Although each PPS will accommodate every species of confiscated wild animal, some of them have their own specialization. PPS Yogyakarta, for example, will be specially intended for reptiles. The center in Sukabumi for carnivores while the one in Malang for primates. Orangutans will be kept in Wanariset Samboja. Two more PPS – in Jakarta and Manado – can take any wild animals.
All these PPS establish operational cooperation. If an orangutan is confiscated in Yogyakarta, it will be left in the care of PPS Yogyakarta temporarily. Then, it will be dispatched to Wanariset Samboja. Then, if a reptile is confiscated in West Java, it will be kept temporarily in Sukabumi before being finally sent to Yogyakarta.
Each PPS is completed with facilities such as a laboratory, a clinic, a quarantine room and an isolation room. All animals taken to a PPS will be examined. If they are sick, they will be treated. If they cannot be cured and there is fear they will spread their disease to other animals, they will be destroyed.
When they are declared healthy, they will be trained again on living in the wild so that they will be ready for their original habitat.
Sugihartono said that PPS Yogyakarta, built at a cost of Rp 4 billion (about US$470,000), was the largest of such centers. It has a conference hall, a computer room, a library and 10 bedrooms.
“Aside from being a facility where protected animals are saved, a PPS is also a center of environmental information and education,” he said. Although this PPS has been only 85 percent completed, it is now operational and keeps some confiscated animals.

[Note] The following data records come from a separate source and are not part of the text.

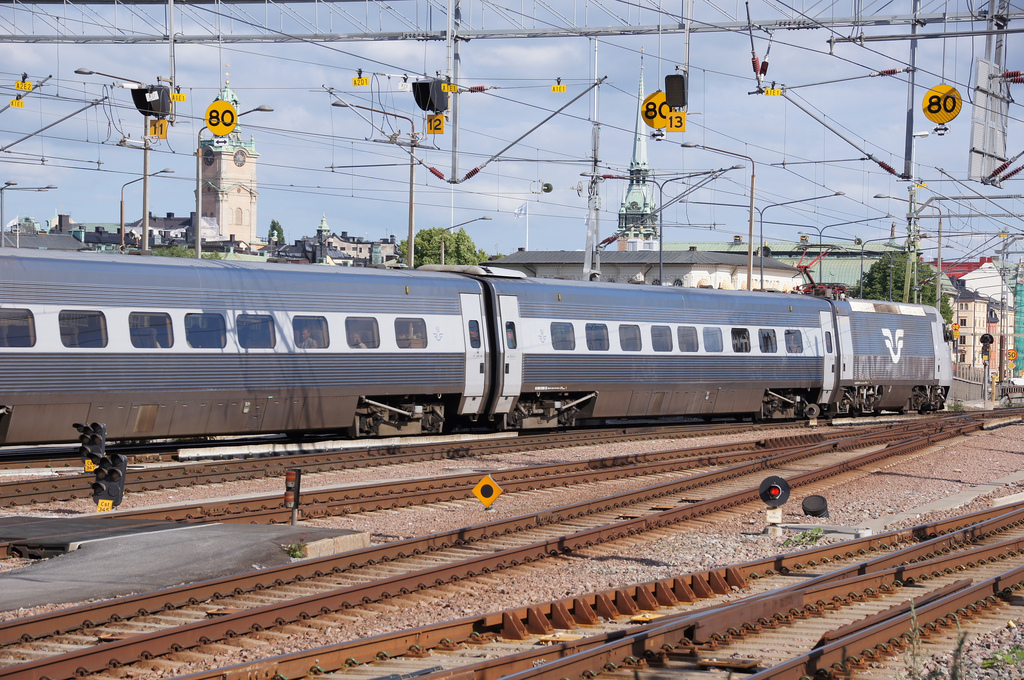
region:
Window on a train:
[1, 302, 39, 354]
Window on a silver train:
[1, 304, 40, 350]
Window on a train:
[51, 302, 113, 353]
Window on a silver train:
[54, 304, 113, 353]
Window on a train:
[122, 302, 177, 354]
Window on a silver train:
[122, 308, 177, 350]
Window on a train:
[179, 307, 230, 355]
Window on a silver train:
[181, 305, 230, 354]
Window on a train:
[232, 305, 280, 357]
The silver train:
[2, 248, 968, 427]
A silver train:
[2, 253, 949, 406]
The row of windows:
[11, 304, 446, 353]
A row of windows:
[555, 316, 816, 374]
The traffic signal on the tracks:
[61, 423, 113, 480]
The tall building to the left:
[194, 80, 286, 252]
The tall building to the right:
[611, 52, 660, 267]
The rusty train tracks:
[119, 418, 1021, 665]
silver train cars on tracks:
[5, 241, 948, 438]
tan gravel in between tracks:
[219, 417, 1022, 645]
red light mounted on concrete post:
[756, 473, 791, 540]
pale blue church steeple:
[612, 44, 664, 240]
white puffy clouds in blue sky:
[2, 7, 1021, 258]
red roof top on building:
[925, 253, 995, 283]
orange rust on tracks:
[500, 560, 747, 638]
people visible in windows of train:
[291, 309, 380, 349]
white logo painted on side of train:
[880, 320, 909, 369]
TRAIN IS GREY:
[8, 283, 922, 438]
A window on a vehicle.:
[57, 305, 109, 350]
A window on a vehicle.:
[128, 310, 173, 350]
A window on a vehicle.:
[185, 311, 230, 347]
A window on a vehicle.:
[290, 311, 332, 349]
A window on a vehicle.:
[347, 313, 382, 348]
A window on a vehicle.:
[398, 317, 428, 346]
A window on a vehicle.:
[552, 320, 576, 347]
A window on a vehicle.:
[702, 326, 723, 353]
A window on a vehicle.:
[781, 326, 804, 355]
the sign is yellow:
[206, 100, 235, 138]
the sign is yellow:
[921, 81, 960, 119]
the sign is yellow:
[649, 91, 673, 120]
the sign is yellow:
[669, 115, 683, 126]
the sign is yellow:
[476, 473, 499, 505]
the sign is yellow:
[14, 75, 35, 88]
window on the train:
[552, 319, 575, 355]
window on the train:
[620, 325, 641, 354]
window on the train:
[728, 325, 751, 354]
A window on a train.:
[544, 318, 583, 357]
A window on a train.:
[578, 323, 611, 349]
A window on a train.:
[622, 317, 649, 346]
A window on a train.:
[647, 326, 664, 353]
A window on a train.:
[680, 320, 703, 349]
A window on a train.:
[394, 313, 443, 345]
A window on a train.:
[344, 313, 389, 345]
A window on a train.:
[300, 313, 336, 343]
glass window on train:
[0, 306, 34, 351]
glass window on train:
[59, 307, 110, 345]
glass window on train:
[186, 306, 228, 351]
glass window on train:
[230, 306, 287, 352]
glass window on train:
[291, 309, 330, 349]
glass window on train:
[344, 318, 382, 348]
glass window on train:
[397, 310, 427, 348]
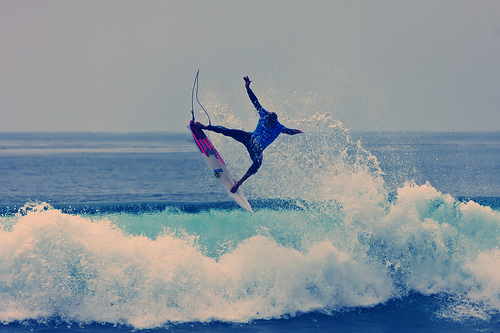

The present six PPS are not enough, said Sugihartono. Ideally, each province needs to have one such center.
However, the presence of a PPS has given rise to criticisms. “Can these centers accept all animals confiscated by the state? Besides, care must be taken to prevent a PPS being considered a new zoo,” said Kuspriyadi, head of BKSDA of Yogyakarta.
Other critics say that a PPS cannot solve the existing problems unless the habitat is saved first.
“Is there any assurance that the animals that are released in the wild can survive if their habitat continues to sustain damage?” asked Triman Setyardi of Yayasan Kutilang Indonesia for Bird Conservation.